Les États-Unis sont déterminés à conserver leur hégémonie non seulement par la guerre économique, mais aussi par des moyens militaires, ce à quoi ils se préparent activement.

L’expansion rapide de l’économie chinoise au cours des trois dernières décennies a été alimentée dans une large mesure par l’afflux d’investissements étrangers, les grandes entreprises ayant utilisé la Chine comme base de main-d’œuvre bon marché pour leurs processus de fabrication.

Mais il y a aujourd’hui des signes très clairs que ce flux se tarit, tant en raison des sanctions imposées par les États-Unis que parce qu’il existe d’autres opportunités plus lucratives ailleurs, notamment dans les pays d’Asie du Sud-Est.

Ce changement commence à se manifester dans les données économiques. Selon les chiffres publiés le mois dernier par l’Administration nationale des changes, l’afflux de capitaux étrangers dans le pays en 2023 s’est élevé à 33 milliards de dollars, soit une baisse de 82 pour cent par rapport à l’année précédente et le chiffre annuel le plus bas depuis 1993.

Le principal domaine d’augmentation des dépenses décrit dans le rapport de Li est l’émission d’obligations spéciales du Trésor d’une valeur de 139 milliards de dollars pour financer la «capacité de sécurité dans les zones clés» et l’augmentation du budget militaire de 7,2 pour cent, ce qui est supérieur à l’objectif de croissance officiel.

Ces mesures ne sont guère surprenantes compte tenu de l’extension du front de guerre américain en Ukraine et au Moyen-Orient et de la reconnaissance par les milieux dirigeants et militaires chinois que, quoi qu’on en dise, les États-Unis cherchent à provoquer une guerre.

Résumant son évaluation du rapport de Li, le Financial Times a ce commentaire: «La Chine court de réels risques en donnant la priorité à la sécurité, à la technologie et à l’autosuffisance plutôt qu’à la croissance du PIB. Les vulnérabilités du pays – un marché immobilier chancelant, des dettes importantes des municipalités, une déflation qui s’aggrave, un taux de chômage élevé chez les jeunes et d’autres – exigent toutes la croissance pour éviter de nouveaux effondrements. Pourtant, rien ne prouve que Pékin dispose des politiques nécessaires pour atteindre l’objectif de croissance qu’il s’est fixé».
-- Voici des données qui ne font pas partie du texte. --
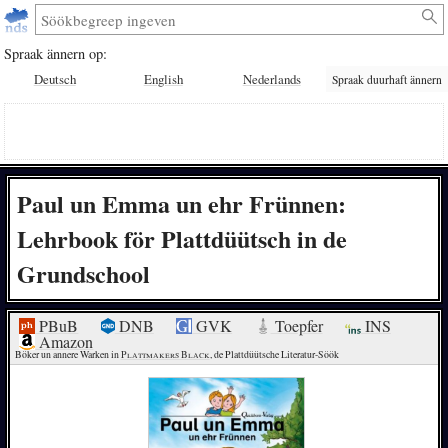
Spraak ännern op:
Deutsch
English
Nederlands
Spraak duurhaft ännern
Paul un Emma un ehr Frünnen:
Lehrbook för Plattdüütsch in de
Grundschool
PBuB
DNB
GVK
Toepfer
INS
Amazon
Böker un annere Warken in 
Plattmakers Black
, de Plattdüütsche Literatur-Söök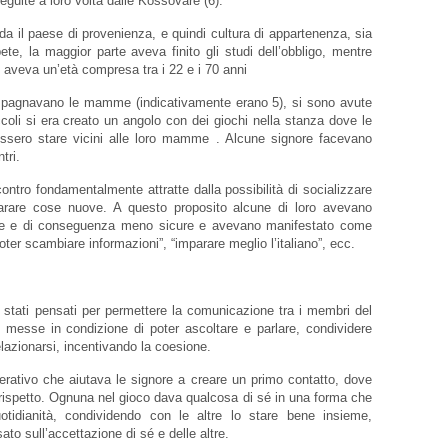
seguite a loro volta dalle Kossovare (6).
da il paese di provenienza, e quindi cultura di appartenenza, sia
bete, la maggior parte aveva finito gli studi dell’obbligo, mentre
 aveva un’età compresa tra i 22 e i 70 anni
pagnavano le mamme (indicativamente erano 5), si sono avute
coli si era creato un angolo con dei giochi nella stanza dove le
ssero stare vicini alle loro mamme . Alcune signore facevano
tri.
ontro fondamentalmente attratte dalla possibilità di socializzare
arare cose nuove. A questo proposito alcune di loro avevano
i sole e di conseguenza meno sicure e avevano manifestato come
“poter scambiare informazioni”, “imparare meglio l’italiano”, ecc.
no stati pensati per permettere la comunicazione tra i membri del
e messe in condizione di poter ascoltare e parlare, condividere
lazionarsi, incentivando la coesione.
erativo che aiutava le signore a creare un primo contatto, dove
 e rispetto. Ognuna nel gioco dava qualcosa di sé in una forma che
uotidianità, condividendo con le altre lo stare bene insieme,
o sull’accettazione di sé e delle altre.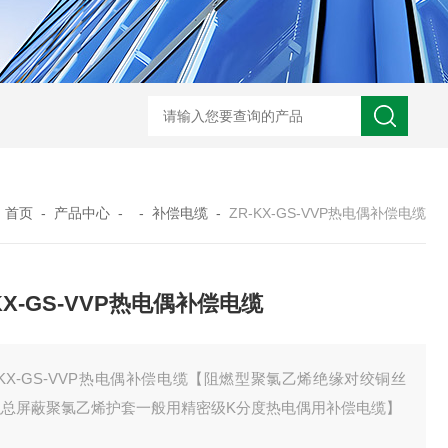
WRN-530直角弯头热电偶
WRNK-231D炉管刀刃热电
：
首页
-
产品中心
- -
补偿电缆
-
ZR-KX-GS-VVP热电偶补偿电缆
-KX-GS-VVP热电偶补偿电缆
-KX-GS-VVP热电偶补偿电缆【阻燃型聚氯乙烯绝缘对绞铜丝
织总屏蔽聚氯乙烯护套一般用精密级K分度热电偶用补偿电缆】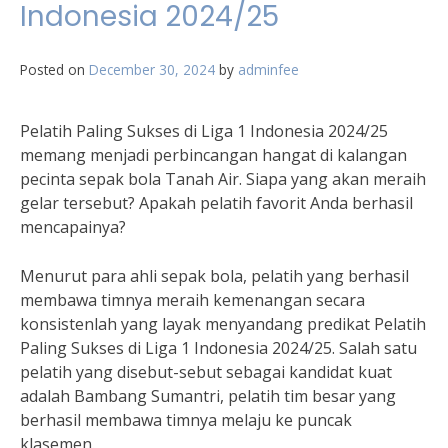
Indonesia 2024/25
Posted on
December 30, 2024
by
adminfee
Pelatih Paling Sukses di Liga 1 Indonesia 2024/25
memang menjadi perbincangan hangat di kalangan
pecinta sepak bola Tanah Air. Siapa yang akan meraih
gelar tersebut? Apakah pelatih favorit Anda berhasil
mencapainya?
Menurut para ahli sepak bola, pelatih yang berhasil
membawa timnya meraih kemenangan secara
konsistenlah yang layak menyandang predikat Pelatih
Paling Sukses di Liga 1 Indonesia 2024/25. Salah satu
pelatih yang disebut-sebut sebagai kandidat kuat
adalah Bambang Sumantri, pelatih tim besar yang
berhasil membawa timnya melaju ke puncak
klasemen.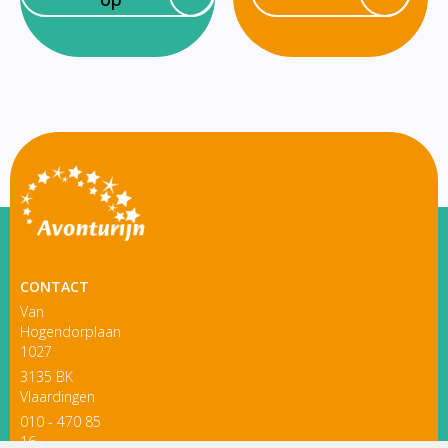
CONTACT
Van
Hogendorplaan
1027
3135 BK
Vlaardingen
010 - 470 85
16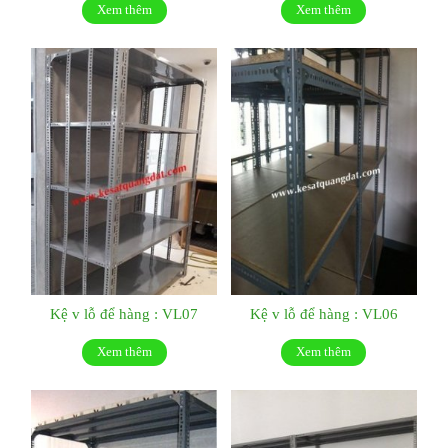
Xem thêm
Xem thêm
Kệ v lỗ để hàng : VL07
Kệ v lỗ để hàng : VL06
Xem thêm
Xem thêm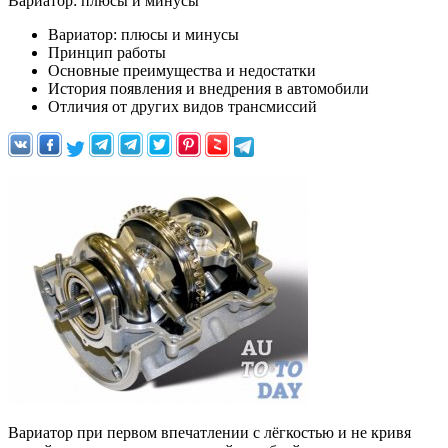
Вариатор: плюсы и минусы
Вариатор: плюсы и минусы
Принцип работы
Основные преимущества и недостатки
История появления и внедрения в автомобили
Отличия от других видов трансмиссий
Вариатор при первом впечатлении с лёгкостью и не кривя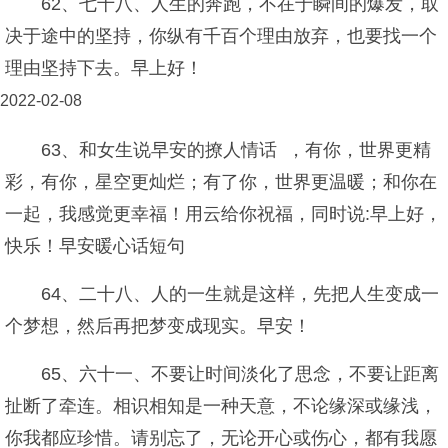
62、七十八、人生的奔跑，不在于瞬间的爆发，取
决于途中的坚持，你纵有千百个理由放弃，也要找一个
理由坚持下去。早上好！
2022-02-08
63、和女生说早安的撩人情话 ，有你，世界更精
彩，有你，星空更灿烂；有了你，世界更温暖；和你在
一起，我感觉更幸福！用云给你祝福，同时说:早上好，
快乐！早安暖心话短句
64、二十八、人的一生就是这样，先把人生变成一
个梦想，然后再把梦变成现实。早安！
65、六十一、不要让时间淡化了思念，不要让距离
扯断了牵连。相识相知是一种天意，不论缘深或缘浅，
你我都应珍惜。请别忘了，无论开心或伤心，都有我愿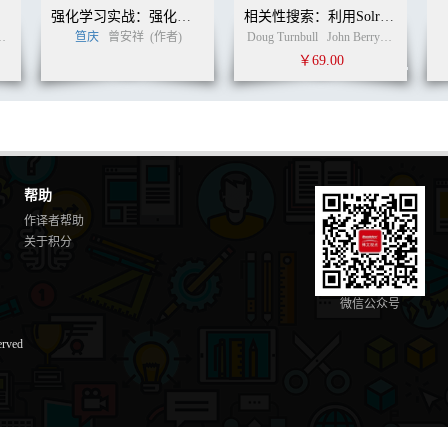
........................................................... 130
强化学习实战：强化学习在阿里的技术演进和业务创新
相关性搜索：利用Solr与Elasticsearch创建智能应用
........................................................... 131
笪庆
曾安祥
(译者)
(作者)
Doug Turnbull
John Berryman
(作者)
...................................................... 131
￥69.00
.............................................................. 135
....................................... 135
........................................................... 135
.............................................................. 136
...................................................... 138
.............................................................. 141
........................................ 141
帮助
.................................................... 142
作译者帮助
............................................................. 144
关于积分
......................................................... 145
........................................................... 146
........................................................ 149
微信公众号
........................................................... 149
....................................................... 150
erved
.............................................................. 151
....................... 152
............................................ 154
.................................................... 154
............................................. 156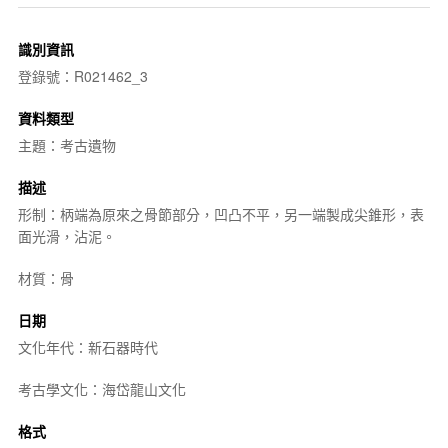
識別資訊
登錄號：R021462_3
資料類型
主題：考古遺物
描述
形制：柄端為原來之骨節部分，凹凸不平，另一端製成尖錐形，表
面光滑，沾泥。
材質：骨
日期
文化年代：新石器時代
考古學文化：海岱龍山文化
格式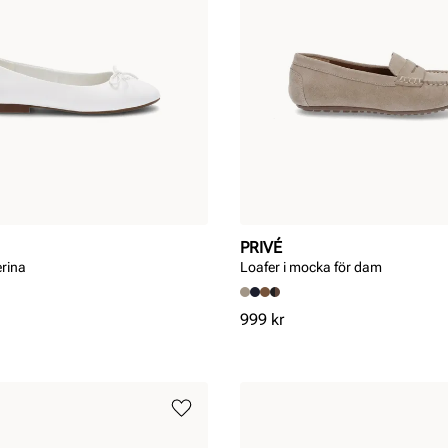
PRIVÉ
erina
Loafer i mocka för dam
Pris
999 kr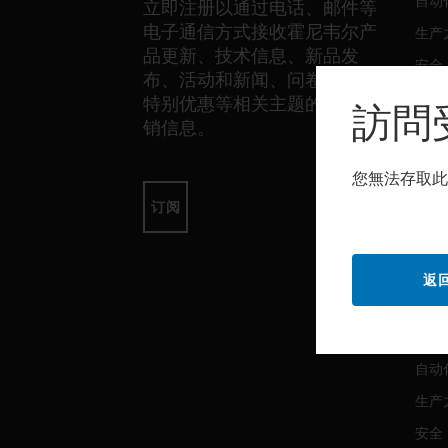
自动
立即注册以通过电话、邮件等
电子通信方式接收霍尼韦尔产
生产
品更新、技术信息、新品发
安全
布、活动和新闻、问卷调查、
传感
特别优惠等相关主题的独家营
訪問
销信息。
软件
您無法存取此
自动
订阅
生产
安全
返
服务
自动
生产
安全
Le régime de Xi est bien conscient de ces risques et du fait que sa légitimité politique repose principalement sur sa capacité à assurer la croissance économique et l’augmentation du niveau de vie. Il avait l’habitude de dire qu’une croissance de 8 pour cent était nécessaire pour assurer la «stabilité sociale». Cet objectif n’est plus d’actualité depuis longtemps et la croissance est aujourd’hui en baisse.

Ce régime sait qu’une telle situation peut provoquer des fissures au sommet, qui peuvent conduire en bas à une éruption de colère sociale.

Dans ce contexte, il est significatif que le «Rapport de travail» reflète un certain revirement autour du président bonapartiste Xi.

Dans son rapport, Li déclare que les réalisations faites en 2023 étaient dues à Xi «qui est à la barre et trace la voie, avec les conseils avisés de la pensée de “Xi Jinping” sur le socialisme aux caractéristiques chinoises pour une nouvelle ère».

Le resserrement du contrôle autour de Xi a également été illustré par la décision de Li de ne pas tenir de conférence de presse sur son rapport, ce qui n'était pas arrivé depuis 30 ans.